How to achieve social improvements

Although the main motivation for initiating an intervention in the Indian brick industry was to find a solution to a global environmental problem (it was financed from a special global environmental fund), it would not have acceptable to an agency like SDC if the intervention would not – at the same time – improve the social conditions of the workers. This was not an easy task as the brick industry is well-known for its very harsh working conditions. Millions of people from the poverty pockets of India and Bangladesh are migrating every year during the dry season – when there is no work as farm labourers – to the over 50’000 brick kilns in Northern India desperately seeking a job as firemen or as brick-moulders. As long as this poverty remains, this “industrial reserve army” will flock out to these kilns and there are few incentives for brick kiln owners to invest in better working conditions or in selective mechanisation: as long as it is cheaper to pug clay by foot and mould bricks by hand, there will be no machines.

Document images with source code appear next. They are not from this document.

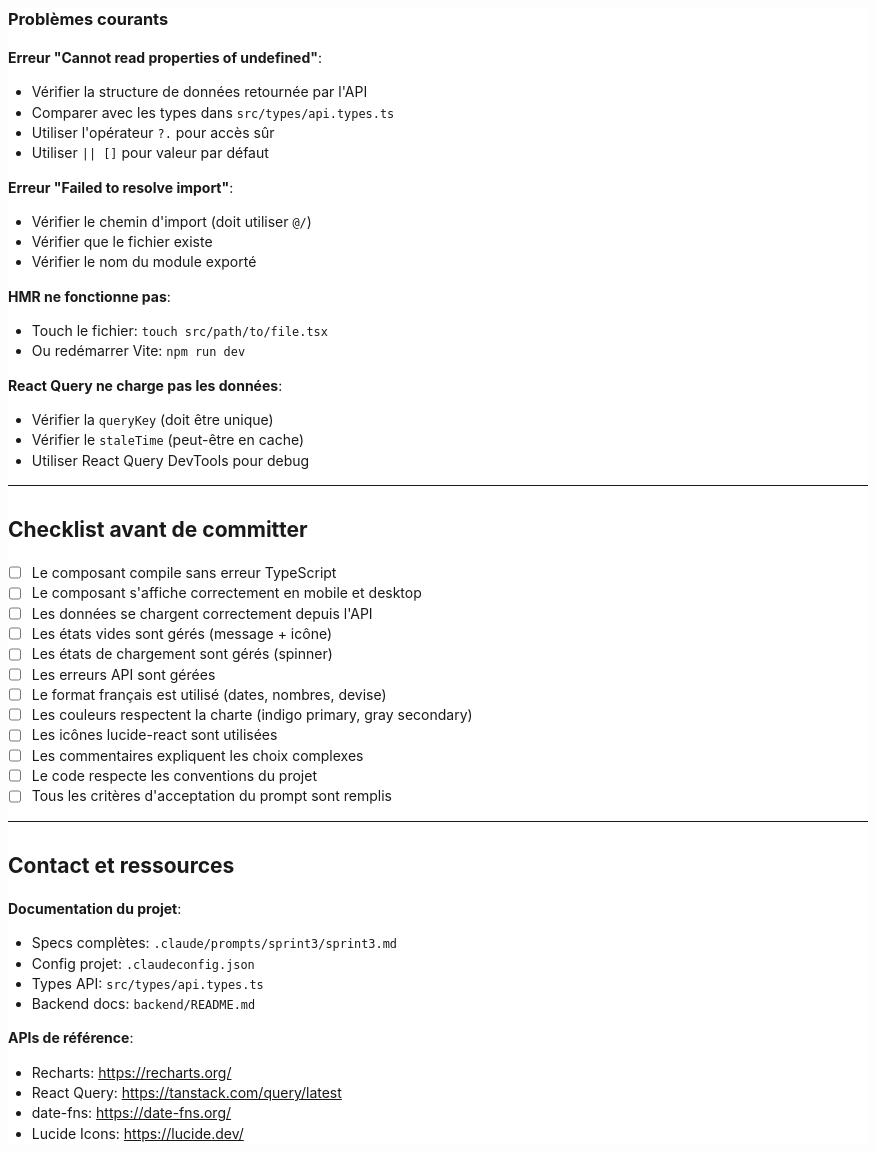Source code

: ### Problèmes courants

**Erreur "Cannot read properties of undefined"**:
- Vérifier la structure de données retournée par l'API
- Comparer avec les types dans `src/types/api.types.ts`
- Utiliser l'opérateur `?.` pour accès sûr
- Utiliser `|| []` pour valeur par défaut

**Erreur "Failed to resolve import"**:
- Vérifier le chemin d'import (doit utiliser `@/`)
- Vérifier que le fichier existe
- Vérifier le nom du module exporté

**HMR ne fonctionne pas**:
- Touch le fichier: `touch src/path/to/file.tsx`
- Ou redémarrer Vite: `npm run dev`

**React Query ne charge pas les données**:
- Vérifier la `queryKey` (doit être unique)
- Vérifier le `staleTime` (peut-être en cache)
- Utiliser React Query DevTools pour debug

---

## Checklist avant de committer

- [ ] Le composant compile sans erreur TypeScript
- [ ] Le composant s'affiche correctement en mobile et desktop
- [ ] Les données se chargent correctement depuis l'API
- [ ] Les états vides sont gérés (message + icône)
- [ ] Les états de chargement sont gérés (spinner)
- [ ] Les erreurs API sont gérées
- [ ] Le format français est utilisé (dates, nombres, devise)
- [ ] Les couleurs respectent la charte (indigo primary, gray secondary)
- [ ] Les icônes lucide-react sont utilisées
- [ ] Les commentaires expliquent les choix complexes
- [ ] Le code respecte les conventions du projet
- [ ] Tous les critères d'acceptation du prompt sont remplis

---

## Contact et ressources

**Documentation du projet**:
- Specs complètes: `.claude/prompts/sprint3/sprint3.md`
- Config projet: `.claudeconfig.json`
- Types API: `src/types/api.types.ts`
- Backend docs: `backend/README.md`

**APIs de référence**:
- Recharts: https://recharts.org/
- React Query: https://tanstack.com/query/latest
- date-fns: https://date-fns.org/
- Lucide Icons: https://lucide.dev/
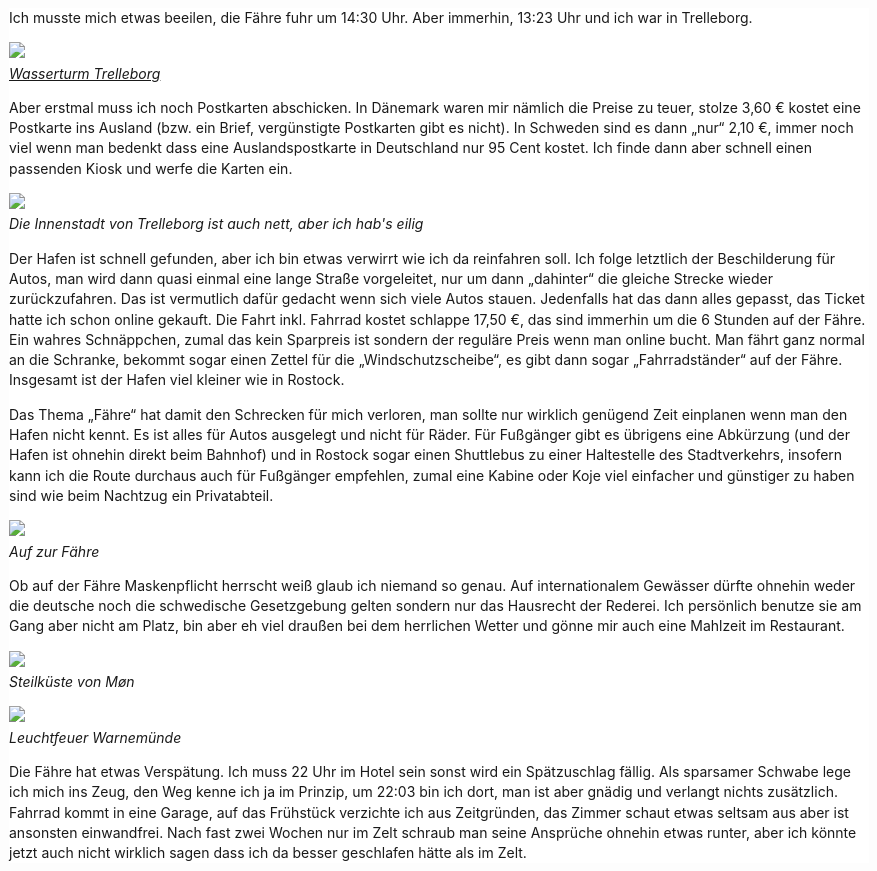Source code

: Ich musste mich etwas beeilen, die Fähre fuhr um 14:30 Uhr. Aber immerhin, 13:23 Uhr und ich war in Trelleborg.

![]({static}/images/2021_07_berlin_kopenhagen/EBCA445C-8DEC-4AD9-B82A-0516B8D49643_1_105_c.jpeg) <br />
_[Wasserturm Trelleborg](https://de.wikipedia.org/wiki/Wasserturm_Trelleborg)_

Aber erstmal muss ich noch Postkarten abschicken. In Dänemark waren mir nämlich die Preise zu teuer, stolze 3,60 € kostet eine Postkarte ins Ausland (bzw. ein Brief, vergünstigte Postkarten gibt es nicht). In Schweden sind es dann „nur“ 2,10 €, immer noch viel wenn man bedenkt dass eine Auslandspostkarte in Deutschland nur 95 Cent kostet. Ich finde dann aber schnell einen passenden Kiosk und werfe die Karten ein.

![]({static}/images/2021_07_berlin_kopenhagen/CC1B4FA1-C375-4244-975B-81EE588761EA_1_105_c.jpeg) <br />
_Die Innenstadt von Trelleborg ist auch nett, aber ich hab's eilig_

Der Hafen ist schnell gefunden, aber ich bin etwas verwirrt wie ich da reinfahren soll. Ich folge letztlich der Beschilderung für Autos, man wird dann quasi einmal eine lange Straße vorgeleitet, nur um dann „dahinter“ die gleiche Strecke wieder zurückzufahren. Das ist vermutlich dafür gedacht wenn sich viele Autos stauen. Jedenfalls hat das dann alles gepasst, das Ticket hatte ich schon online gekauft. Die Fahrt inkl. Fahrrad kostet schlappe 17,50 €, das sind immerhin um die 6 Stunden auf der Fähre. Ein wahres Schnäppchen, zumal das kein Sparpreis ist sondern der reguläre Preis wenn man online bucht. Man fährt ganz normal an die Schranke, bekommt sogar einen Zettel für die „Windschutzscheibe“, es gibt dann sogar „Fahrradständer“ auf der Fähre. Insgesamt ist der Hafen viel kleiner wie in Rostock.

Das Thema „Fähre“ hat damit den Schrecken für mich verloren, man sollte nur wirklich genügend Zeit einplanen wenn man den Hafen nicht kennt. Es ist alles für Autos ausgelegt und nicht für Räder. Für Fußgänger gibt es übrigens eine Abkürzung (und der Hafen ist ohnehin direkt beim Bahnhof) und in Rostock sogar einen Shuttlebus zu einer Haltestelle des Stadtverkehrs, insofern kann ich die Route durchaus auch für Fußgänger empfehlen, zumal eine Kabine oder Koje viel einfacher und günstiger zu haben sind wie beim Nachtzug ein Privatabteil.

![]({static}/images/2021_07_berlin_kopenhagen/FC73EB55-88D1-4F51-9866-905C2D1FAA96_1_105_c.jpeg) <br />
_Auf zur Fähre_

Ob auf der Fähre Maskenpflicht herrscht weiß glaub ich niemand so genau. Auf internationalem Gewässer dürfte ohnehin weder die deutsche noch die schwedische Gesetzgebung gelten sondern nur das Hausrecht der Rederei. Ich persönlich benutze sie am Gang aber nicht am Platz, bin aber eh viel draußen bei dem herrlichen Wetter und gönne mir auch eine Mahlzeit im Restaurant.


![]({static}/images/2021_07_berlin_kopenhagen/8A2F94FA-82E4-49F8-B0D1-B0C043189A3D_1_105_c.jpeg) <br />
_Steilküste von Møn_

![]({static}/images/2021_07_berlin_kopenhagen/2A32BEB9-D31A-417F-B3F5-C33668A9AF69_1_105_c.jpeg) <br />
_Leuchtfeuer Warnemünde_

Die Fähre hat etwas Verspätung. Ich muss 22 Uhr im Hotel sein sonst wird ein Spätzuschlag fällig. Als sparsamer Schwabe lege ich mich ins Zeug, den Weg kenne ich ja im Prinzip, um 22:03 bin ich dort, man ist aber gnädig und verlangt nichts zusätzlich. Fahrrad kommt in eine Garage, auf das Frühstück verzichte ich aus Zeitgründen, das Zimmer schaut etwas seltsam aus aber ist ansonsten einwandfrei. Nach fast zwei Wochen nur im Zelt schraub man seine Ansprüche ohnehin etwas runter, aber ich könnte jetzt auch nicht wirklich sagen dass ich da besser geschlafen hätte als im Zelt.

Despite these difficulties, the different brick teams in India, Nepal and Vietnam took up the challenge and tried to find different ways of techno-social integration. Many promising social innovations have been tried and many of them were successful:

  • Technical improvements: some of these innovations require technical improvements such as better air quality through chimneys and ventilation; mechanical pugmills and mechanised brick-moulding machines instead of treating the clay by foot and moulding the bricks by hand.
  • Better working conditions for workers: significant improvements are possible with a practical approach like introducing Child-care-centres on brick kilns rather than leaving the children play in the mud; a dialogue with brick workers (firemen, moulders and kiln owners) can bring small but crucial improvements, for example a simple mobile phone on a kiln makes communication between firemen and their families possible
  • New forms of ownership: different models of new ownership have been tried out, for example six community owned kilns are operating in Orissa, in South India, 11 women Self-Help Groups are operating a VSBK; they are still struggling with management problems but with the right support they may succeed.
  • Organising small brick-makers and workers: More that 20,000 brick firemen and their families have been organised in North India. Similarly, capacity-building and organised dialogue has been undertaken with hundreds of small brick-makers in Nam Dinh province of Vietnam.